JPMorgan Chase & Co.’s top executive in Turkey said the momentum from the government’s international debt sale will likely carry over into corporate borrowing after the country largely missed out on this year’s boom for emerging-market Eurobond offerings.
“With this deal, international capital markets will open up for issuances from Turkey again,” Mustafa Bagriacik, senior country officer for Turkey and Azerbaijan for the U.S. lender, said in an online interview. “We expect the interest in Turkey’s debt market to come back next year as international investors see more stability in the economy.”
Ever since the lira’s crash over two years ago, the focus for Turkish companies has been on deleveraging — or debt reduction — as businesses stocked up on cash and looked to repay what was owed. Some Turkish firms are now struggling to repay foreign-currency debt, resulting in tens of billions of dollars in loan restructurings.
JPMorgan was among the joint bookrunners for the government’s October sale of $2.5 billion in dollar-denominated bonds due in five years. Turkey has set a target of $9 billion for sovereign borrowing abroad this year. It raised $4 billion in February.
The government may need to borrow more both at home and abroad to finance its widening budget deficit after relying on spending to help the economy ride out the pandemic.

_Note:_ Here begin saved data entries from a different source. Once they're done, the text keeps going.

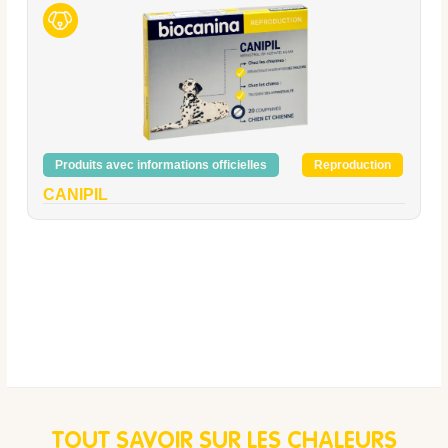
Produits avec informations officielles
Reproduction
CANIPIL
TOUT SAVOIR SUR LES CHALEURS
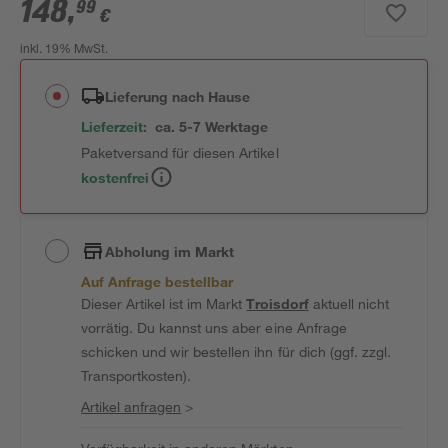
148
,
99
€
inkl. 19% MwSt.
Lieferung nach Hause
Lieferzeit:
ca. 5-7 Werktage
Paketversand für diesen Artikel
kostenfrei
Abholung im Markt
Auf Anfrage bestellbar
Dieser Artikel ist im Markt
Troisdorf
aktuell nicht
vorrätig. Du kannst uns aber eine Anfrage
schicken und wir bestellen ihn für dich (ggf. zzgl.
Transportkosten).
Artikel anfragen
>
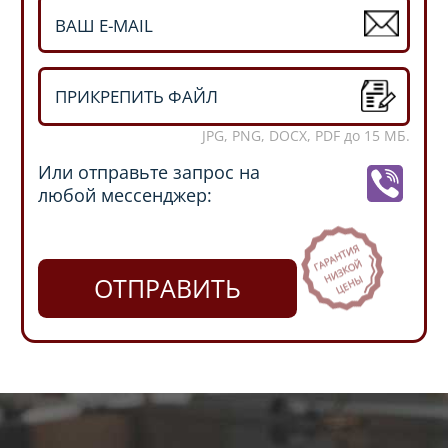
ПРИКРЕПИТЬ ФАЙЛ
JPG, PNG, DOCX, PDF до 15 МБ.
Или отправьте запрос на
любой мессенджер:
ОТПРАВИТЬ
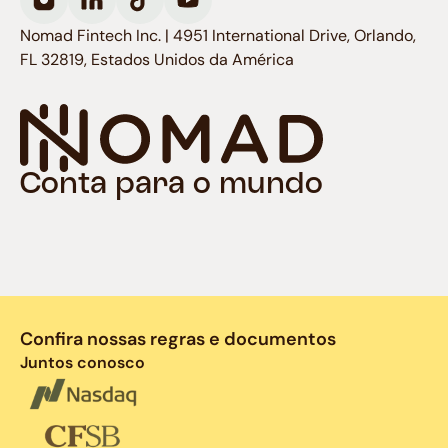
Nomad Fintech Inc. | 4951 International Drive, Orlando,
FL 32819, Estados Unidos da América
Conta para o mundo
Confira nossas regras e documentos
Juntos conosco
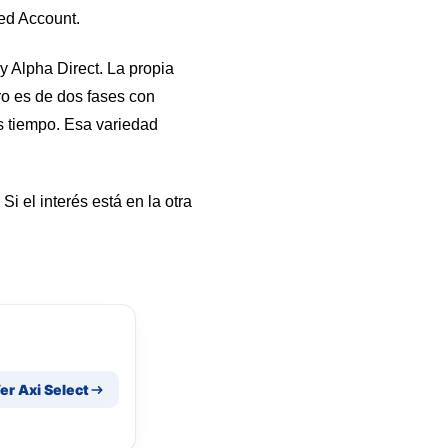
ded Account.
 Alpha Direct. La propia
ro es de dos fases con
 tiempo. Esa variedad
. Si el interés está en la otra
er Axi Select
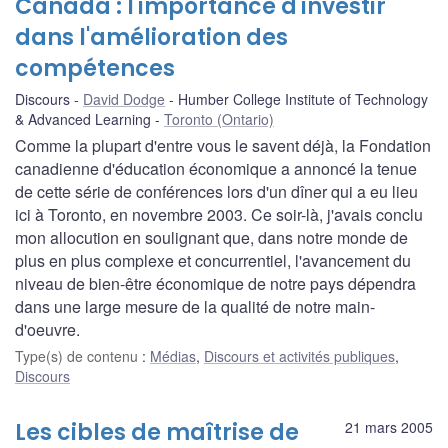
Canada : l'importance d'investir
dans l'amélioration des
compétences
Discours
David Dodge
Humber College Institute of Technology
& Advanced Learning
Toronto (Ontario)
Comme la plupart d'entre vous le savent déjà, la Fondation
canadienne d'éducation économique a annoncé la tenue
de cette série de conférences lors d'un dîner qui a eu lieu
ici à Toronto, en novembre 2003. Ce soir-là, j'avais conclu
mon allocution en soulignant que, dans notre monde de
plus en plus complexe et concurrentiel, l'avancement du
niveau de bien-être économique de notre pays dépendra
dans une large mesure de la qualité de notre main-
d'oeuvre.
Type(s) de contenu
:
Médias
,
Discours et activités publiques
,
Discours
Les cibles de maîtrise de
21 mars 2005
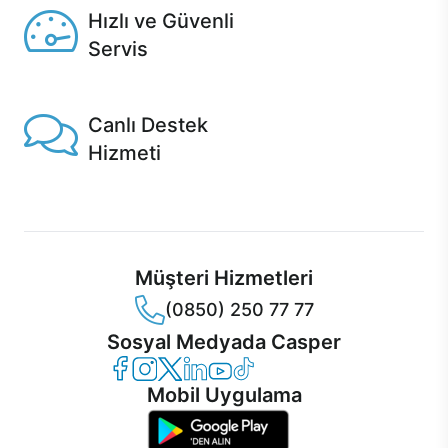
Hızlı ve Güvenli
Servis
1 Saatte servis, Jet servis ve Turbo servis seçenekleri
Casper'da!
Canlı Destek
Hizmeti
Ürünlerinizle ilgili Casper Canlı Destek hizmeti her daim
sizinle.
Müşteri Hizmetleri
(0850) 250 77 77
Sosyal Medyada Casper
Casper Facebook
Casper Instagram
Casper Twitter
Casper LinkedIn
Casper YouTube
Casper TikTok
Mobil Uygulama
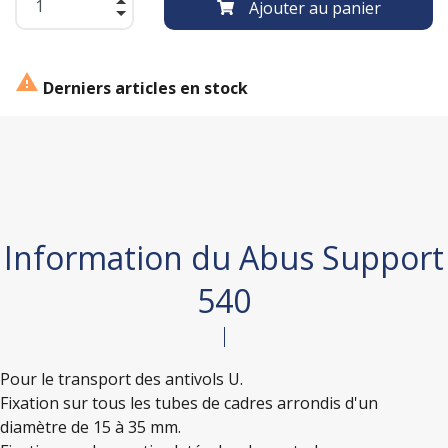
Ajouter au panier

Derniers articles en stock
Information du Abus Support
540
Pour le transport des antivols U.
Fixation sur tous les tubes de cadres arrondis d'un
diamètre de 15 à 35 mm.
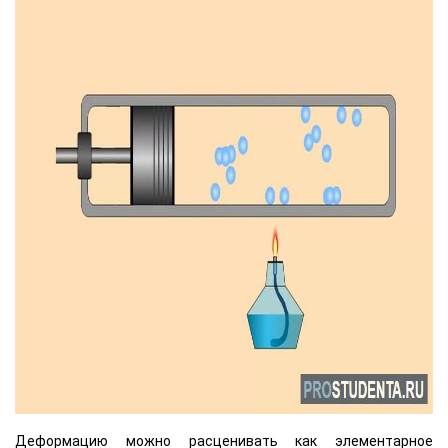
Деформацию можно расценивать как элементарное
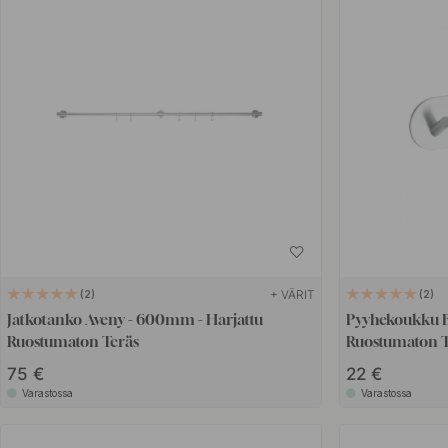
+ VÄRIT
2
2
Jatkotanko Aveny - 600mm - Harjattu
Pyyhekoukku B
Ruostumaton Teräs
Ruostumaton T
75 €
22 €
Varastossa
Varastossa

Bagriacik, who’s been in the job for six years after stints at Goldman Sachs Group Inc. and Deutsche Bank AG, says Turkey can count on greater access to international debt markets after starting to take a more investor-friendly approach.
The Treasury sold the bonds less than two weeks after the central bank unexpectedly hiked its benchmark interest rate and authorities unwound a slew of trading restrictions on the lira. Just over a year ago, JPMorgan itself was the subject of a probe for predicting a decline in the currency.
“Doing the right things on the monetary and fiscal policies will attract more investors,” Bagriacik said. “As the country implements market-friendly policies in the right direction, I am hopeful that people will first invest in fixed-income assets and then move to equities locally.”
Bagriacik isn’t alone in growing more upbeat. Before outflows in the week through Oct. 8, foreigners were investing in Turkish stocks and bonds at the fastest pace in almost three years in the prior period.
Biscuit maker Ulker Biskuvi Sanayi AS may be the first Turkish corporate borrower to test the Eurobond market this year. On Monday, it hired banks including JPMorgan for a benchmark-sized offering of dollar bonds. Turkey’s sovereign wealth fund has also mandated banks for a dollar issue after the Treasury’s sale.
“Long-only investors have also been leaving Turkish assets,” Bagriacik said. “But in general, investors like Turkey corporate risk so I’d suspect more Eurobond issuances from Turkish corporates” going forward, he said.
Turkey’s two Eurobond deals this year — both of them sovereign — compare with as many as 18 in a normal year, he said. The yield on the government’s latest five-year bond was around 34 basis points higher than on existing securities due March 2025, which were issued in February.
“Every new deal will make the market more confident,” Bagriacik said. “Corporate issuances are more of a cost concern rather than a matter of accessibility. We have a strong pipeline for the upcoming period.”